Ballayan mengatakan memberi tahu teman dan keluarga mereka adalah momen yang sangat istimewa. "Semua orang dalam hidup kami sangat gembira untuk kami dan sangat mendukung selama perjalanan ini. Rasanya seperti orang-orang terkasih kami telah menunggu babak ini bersama kami, dan kegembiraan mereka membuat pengalaman ini semakin bermakna," sambungnya.

Mengapa Bisa Cepat Hamil Setelah KB?

Banyak perempuan mengira bahwa penggunaan KB dalam jangka panjang bisa membuat tubuh "lama kembali subur". Padahal secara medis, pada sebagian besar kasus, kehamilan justru bisa terjadi cukup cepat setelah KB dihentikan. Berikut penjelasannya:

  • KB tidak merusak kesuburan: Kontrasepsi hormonal bekerja dengan menekan ovulasi, mengubah lendir serviks, dan menipiskan lapisan rahim. Efek ini bersifat sementara dan tidak merusak sistem reproduksi.

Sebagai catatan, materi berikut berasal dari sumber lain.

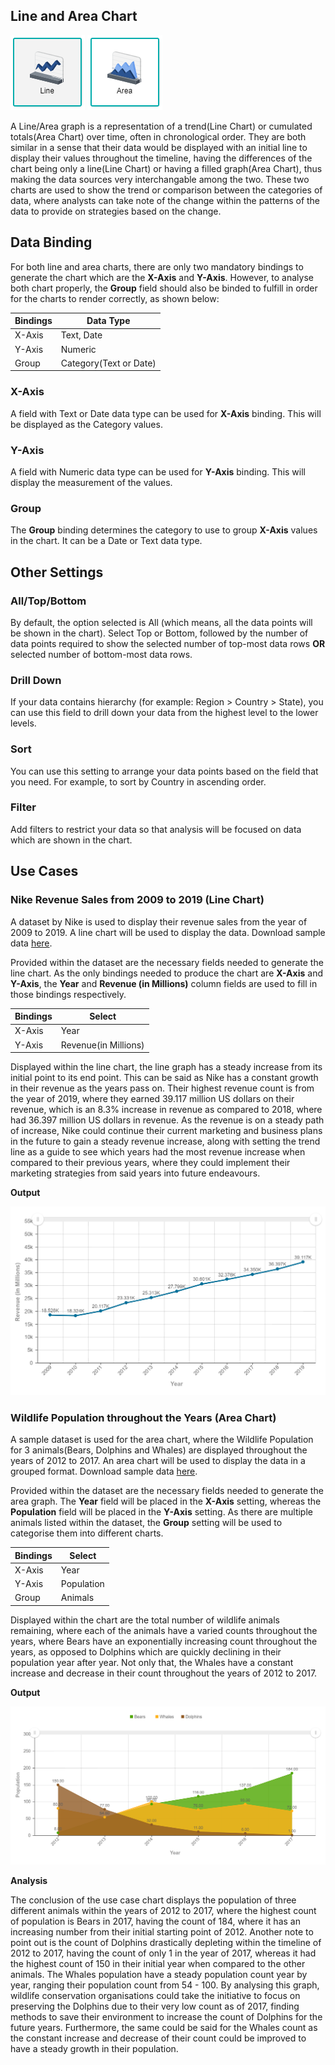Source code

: ## Line and Area Chart

![Line](./images/area-line-graph/linechart.PNG) ![Area](./images/area-line-graph/areachart.PNG)

A Line/Area graph is a representation of a trend(Line Chart) or cumulated totals(Area Chart) over time, often in chronological order. They are both similar in a sense that their data would be displayed with an initial line to display their values throughout the timeline, having the differences of the chart being only a line(Line Chart) or having a filled graph(Area Chart), thus making the data sources very interchangable among the two. These two charts are used to show the trend or comparison between the categories of data, where analysts can take note of the change within the patterns of the data to provide on strategies based on the change.

## Data Binding

For both line and area charts, there are only two mandatory bindings to generate the chart which are the **X-Axis** and **Y-Axis**. However, to analyse both chart properly, the **Group** field should also be binded to fulfill in order for the charts to render correctly, as shown below:

|Bindings|Data Type|
|---|---|
|X-Axis|Text, Date|
|Y-Axis|Numeric|
|Group|Category(Text or Date)|

### X-Axis

A field with Text or Date data type can be used for **X-Axis** binding. This will be displayed as the Category values.

### Y-Axis

A field with Numeric data type can be used for **Y-Axis** binding. This will display the measurement of the values.

### Group

The **Group** binding determines the category to use to group **X-Axis** values in the chart. It can be a Date or Text data type.

## Other Settings

### All/Top/Bottom

By default, the option selected is All (which means, all the data points will be shown in the chart). Select Top or Bottom, followed by the number of data points required to show the selected number of top-most data rows **OR** selected number of bottom-most data rows.

### Drill Down

If your data contains hierarchy (for example: Region > Country > State), you can use this field to drill down your data from the highest level to the lower levels.

### Sort

You can use this setting to arrange your data points based on the field that you need. For example, to sort by Country in ascending order.

### Filter

Add filters to restrict your data so that analysis will be focused on data which are shown in the chart.

## Use Cases
### Nike Revenue Sales from 2009 to 2019 (Line Chart)
A dataset by Nike is used to display their revenue sales from the year of 2009 to 2019. A line chart will be used to display the data. Download sample data [here](./sample-data/area-line-graph/nike-revenue-worldwide.xlsx).

Provided within the dataset are the necessary fields needed to generate the line chart. As the only bindings needed to produce the chart are **X-Axis** and **Y-Axis**, the **Year** and **Revenue (in Millions)** column fields are used to fill in those bindings respectively.

|Bindings|Select|
|---|---|
|X-Axis|Year|
|Y-Axis|Revenue(in Millions)|

Displayed within the line chart, the line graph has a steady increase from its initial point to its end point. This can be said as Nike has a constant growth in their revenue as the years pass on. Their highest revenue count is from the year of 2019, where they earned 39.117 million US dollars on their revenue, which is an 8.3% increase in revenue as compared to 2018, where had 36.397 million US dollars in revenue. As the revenue is on a steady path of increase, Nike could continue their current marketing and business plans in the future to gain a steady revenue increase, along with setting the trend line as a guide to see which years had the most revenue increase when compared to their previous years, where they could implement their marketing strategies from said years into future endeavours.

**Output**

![Nike Revenue](./images/area-line-graph/output-1.PNG)

### Wildlife Population throughout the Years (Area Chart)
A sample dataset is used for the area chart, where the Wildlife Population for 3 animals(Bears, Dolphins and Whales) are displayed throughout the years of 2012 to 2017. An area chart will be used to display the data in a grouped format. Download sample data [here](./sample-data/area-line-graph/Wildlife_Population.xlsx).

Provided within the dataset are the necessary fields needed to generate the area graph. The **Year** field will be placed in the **X-Axis** setting, whereas the **Population** field will be placed in the **Y-Axis** setting. As there are multiple animals listed within the dataset, the **Group** setting will be used to categorise them into different charts.

|Bindings|Select|
|---|---|
|X-Axis|Year|
|Y-Axis|Population|
|Group|Animals|

Displayed within the chart are the total number of wildlife animals remaining, where each of the animals have a varied counts throughout the years, where Bears have an exponentially increasing count throughout the years, as opposed to Dolphins which are quickly declining in their population year after year. Not only that, the Whales have a constant increase and decrease in their count throughout the years of 2012 to 2017.

**Output**

![Wildlife Population](./images/area-line-graph/output-2.PNG)

**Analysis**

The conclusion of the use case chart displays the population of three different animals within the years of 2012 to 2017, where the highest count of population is Bears in 2017, having the count of 184, where it has an increasing number from their initial starting point of 2012. Another note to point out is the count of Dolphins drastically depleting within the timeline of 2012 to 2017, having the count of only 1 in the year of 2017, whereas it had the highest count of 150 in their initial year when compared to the other animals. The Whales population have a steady population count year by year, ranging their population count from 54 - 100. By analysing this graph, wildlife conservation organisations could take the initiative to focus on preserving the Dolphins due to their very low count as of 2017, finding methods to save their environment to increase the count of Dolphins for the future years. Furthermore, the same could be said for the Whales count as the constant increase and decrease of their count could be improved to have a steady growth in their population.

Menurut American College of Obstetricians and Gynecologists, kesuburan biasanya kembali dalam hitungan minggu hingga beberapa bulan setelah KB dihentikan.
  • Tubuh bisa langsung restart ovulasi: Setelah KB berhenti, ovulasi bisa kembali dalam 2–6 minggu dan siklus menstruasi mulai teratur dalam 1–3 bulan. Jika waktu berhenti KB bertepatan dengan masa subur, kehamilan bisa terjadi sangat cepat.
  • Tidak semua KB menunda kesuburan lama: Pil KB dan IUD hormonal biasanya cepat kembali subur, implan membutuhkan beberapa minggu hingga bulan, sedangkan suntik KB (DMPA) bisa memakan waktu lebih lama hingga sekitar 1 tahun pada sebagian kasus.
  • Faktor usia lebih berpengaruh daripada KB: Kecepatan hamil lebih dipengaruhi oleh usia (terutama di atas 35 tahun), cadangan sel telur, dan kualitas sperma pasangan. KB sendiri tidak mengurangi jumlah sel telur secara permanen.
  • Timing yang tepat saat promil: Kehamilan cepat sering terjadi karena pasangan langsung mencoba di masa ovulasi, siklus kembali normal lebih cepat, dan tidak ada gangguan reproduksi lain.
  • Kesuburan umumnya kembali normal dalam 1 tahun: Data medis menunjukkan bahwa sebagian besar perempuan bisa hamil dalam 12 bulan setelah berhenti KB jika tidak ada masalah kesuburan lain.

Jadi, bagi Bunda yang sedang merencanakan kehamilan setelah menggunakan KB, jangan terlalu khawatir. Setiap tubuh memiliki respons yang berbeda, dan kisah Christiana bisa menjadi inspirasi bahwa kehamilan bisa terjadi lebih cepat dari yang dibayangkan.